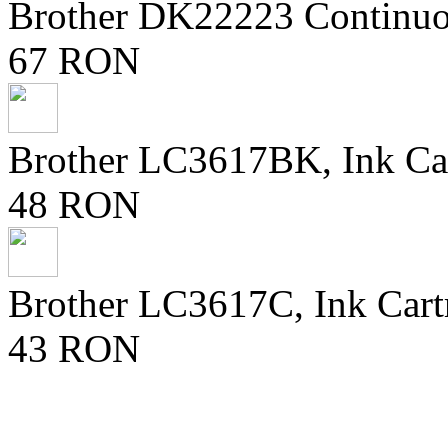
Brother DK22223 Continuo
67 RON
Brother LC3617BK, Ink Ca
48 RON
Brother LC3617C, Ink Cart
43 RON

□ □ □ □ □ □ □

• Work to complete: Repeat the material verbatim but without any of its pictures.

• Your response:
Brother DK22223 Continuo
67 RON
Brother LC3617BK, Ink Ca
48 RON
Brother LC3617C, Ink Cart
43 RON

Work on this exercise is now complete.